92. A second and related problem is that the possibility that the shares may be sold at a higher price was foreseen at the time.  In my judgment that is as much an answer to a claim in mistake as it is to a claim based on the Barder principle.  In Edmonds v Edmonds [1990] 2 FLR 203 a consent order was made on the assumption that a house was worth £70k.  That figure was identified after the judge had heard expert evidence from the wife.  The husband contended that the house was worth significantly more but did not obtain his own expert evaluation. Subsequently the house was sold for £110k and he sought to have the settlement reopened, either on Barder grounds or mistake.  The action failed.  Butler Sloss LJ, with whose judgment Nourse LJ agreed, noted that the husband had been in a position to influence the valuation but he had chosen not to obtain the relevant evidence.  In those circumstances he could not challenge the value placed on the property by the judge.  Similarly here; it is true that no value was ever placed on the shares at all either by the parties or by the judge when he made the order in April, but in my view the wife cannot be in a better position because she was prepared to reach a settlement without any formal figure being assessed at all. The parties took their chance on the value but that is quite different from saying that they were mistaken about it. 

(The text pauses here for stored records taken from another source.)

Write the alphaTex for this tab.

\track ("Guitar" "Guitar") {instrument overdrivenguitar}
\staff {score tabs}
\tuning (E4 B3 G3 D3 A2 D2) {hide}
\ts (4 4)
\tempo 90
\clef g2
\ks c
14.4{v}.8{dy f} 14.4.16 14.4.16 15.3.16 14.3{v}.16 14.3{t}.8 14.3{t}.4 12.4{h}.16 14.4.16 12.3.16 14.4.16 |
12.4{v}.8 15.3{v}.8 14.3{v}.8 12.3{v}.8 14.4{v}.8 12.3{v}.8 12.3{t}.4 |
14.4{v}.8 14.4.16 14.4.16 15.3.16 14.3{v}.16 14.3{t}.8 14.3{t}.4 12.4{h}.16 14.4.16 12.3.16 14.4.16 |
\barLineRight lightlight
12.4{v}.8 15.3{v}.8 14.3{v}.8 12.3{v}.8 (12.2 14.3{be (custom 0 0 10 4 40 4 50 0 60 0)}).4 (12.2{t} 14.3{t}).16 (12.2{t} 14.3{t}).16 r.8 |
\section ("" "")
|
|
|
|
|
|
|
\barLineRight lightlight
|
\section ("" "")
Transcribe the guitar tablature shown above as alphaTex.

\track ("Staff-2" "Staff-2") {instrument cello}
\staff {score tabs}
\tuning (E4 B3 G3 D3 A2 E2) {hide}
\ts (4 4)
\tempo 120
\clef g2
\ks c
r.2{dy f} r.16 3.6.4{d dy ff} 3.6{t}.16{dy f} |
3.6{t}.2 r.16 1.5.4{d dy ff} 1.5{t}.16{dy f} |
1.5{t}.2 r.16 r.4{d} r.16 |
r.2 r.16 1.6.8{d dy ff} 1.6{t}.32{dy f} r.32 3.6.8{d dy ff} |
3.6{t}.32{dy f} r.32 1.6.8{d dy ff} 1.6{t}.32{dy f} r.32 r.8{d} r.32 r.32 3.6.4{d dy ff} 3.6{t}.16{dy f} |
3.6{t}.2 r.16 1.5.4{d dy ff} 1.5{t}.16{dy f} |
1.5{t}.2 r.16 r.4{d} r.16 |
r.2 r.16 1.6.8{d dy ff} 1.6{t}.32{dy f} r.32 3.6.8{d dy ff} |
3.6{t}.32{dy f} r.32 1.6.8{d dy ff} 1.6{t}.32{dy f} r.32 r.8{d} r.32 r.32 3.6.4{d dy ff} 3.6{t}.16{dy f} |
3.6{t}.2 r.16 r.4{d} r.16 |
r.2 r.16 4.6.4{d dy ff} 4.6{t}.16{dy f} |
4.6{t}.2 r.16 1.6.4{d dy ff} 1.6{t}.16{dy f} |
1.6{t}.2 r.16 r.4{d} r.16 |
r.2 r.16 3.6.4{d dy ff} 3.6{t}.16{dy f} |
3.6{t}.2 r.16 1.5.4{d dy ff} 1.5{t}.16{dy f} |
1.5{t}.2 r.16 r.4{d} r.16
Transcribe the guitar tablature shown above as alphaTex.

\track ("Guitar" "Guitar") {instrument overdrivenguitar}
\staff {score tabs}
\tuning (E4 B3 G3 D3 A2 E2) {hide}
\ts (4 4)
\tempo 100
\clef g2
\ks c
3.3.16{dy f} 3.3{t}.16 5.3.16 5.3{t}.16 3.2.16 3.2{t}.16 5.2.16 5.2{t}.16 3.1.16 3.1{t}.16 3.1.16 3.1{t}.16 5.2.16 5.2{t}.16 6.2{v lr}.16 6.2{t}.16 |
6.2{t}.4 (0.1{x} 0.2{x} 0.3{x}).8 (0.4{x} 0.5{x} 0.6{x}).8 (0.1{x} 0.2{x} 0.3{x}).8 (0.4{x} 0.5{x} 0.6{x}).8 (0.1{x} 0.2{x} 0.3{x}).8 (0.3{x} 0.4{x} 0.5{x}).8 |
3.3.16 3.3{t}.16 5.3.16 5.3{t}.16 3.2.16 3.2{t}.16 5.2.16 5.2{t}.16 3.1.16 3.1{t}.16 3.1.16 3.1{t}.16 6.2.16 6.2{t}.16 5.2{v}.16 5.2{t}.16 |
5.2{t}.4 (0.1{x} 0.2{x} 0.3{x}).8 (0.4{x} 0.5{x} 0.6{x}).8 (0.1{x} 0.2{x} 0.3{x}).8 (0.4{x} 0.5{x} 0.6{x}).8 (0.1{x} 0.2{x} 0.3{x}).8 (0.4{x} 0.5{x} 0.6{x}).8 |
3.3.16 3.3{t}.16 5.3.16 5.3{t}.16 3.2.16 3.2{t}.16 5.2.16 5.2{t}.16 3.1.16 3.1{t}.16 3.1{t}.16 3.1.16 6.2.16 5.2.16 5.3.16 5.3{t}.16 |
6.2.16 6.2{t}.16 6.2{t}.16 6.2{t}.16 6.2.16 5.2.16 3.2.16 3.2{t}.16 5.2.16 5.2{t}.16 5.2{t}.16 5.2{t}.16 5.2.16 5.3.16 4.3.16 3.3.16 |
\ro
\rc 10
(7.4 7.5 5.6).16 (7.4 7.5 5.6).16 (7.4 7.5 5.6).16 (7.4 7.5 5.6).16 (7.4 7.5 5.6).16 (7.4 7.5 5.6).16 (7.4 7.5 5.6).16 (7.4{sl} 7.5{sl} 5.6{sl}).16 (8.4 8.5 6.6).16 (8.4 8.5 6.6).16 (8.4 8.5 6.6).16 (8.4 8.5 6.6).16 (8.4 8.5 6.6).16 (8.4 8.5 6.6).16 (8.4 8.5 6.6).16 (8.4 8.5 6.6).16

93. Much of the argument of Mr Blair was directed at the alleged lack of candour by Mr. Walkden. It is plainly too late now to rely upon any non disclosure given that there was a decision taken before the judge formally to abandon it.  The only possible justification for raising it was to reinforce the Barder argument by relying upon some observations of the President, Potter LJ in B v B [2008] 1 FLR 1279 para 38 to the effect that bad faith or non-disclosure may be “the prism through which [the court] should view the question whether the discrepancy between the valuation and the subsequent sale price achieved is so great that events have invalidated the fundamental assumption on which the order was made.”  However, whatever may be the scope for allowing the fact of non-disclosure to affect the application of the Barder principle - and I suspect that it is very limited since the latter is premised on the basis that the valuation was properly made at the time - the President made it plain that non-disclosure could not be relied upon where the supervening event was foreseeable, or if the effects of non-disclosure were avoidable by reasonable inquiry.  That was the position here.  Moreover, even if non-disclosure had been pursued as a basis for upsetting the settlement,  I am far from satisfied that any lack of candour materially affected matters, essentially for the reasons given by Thorpe LJ.

94.  Accordingly, I too would uphold the appeal.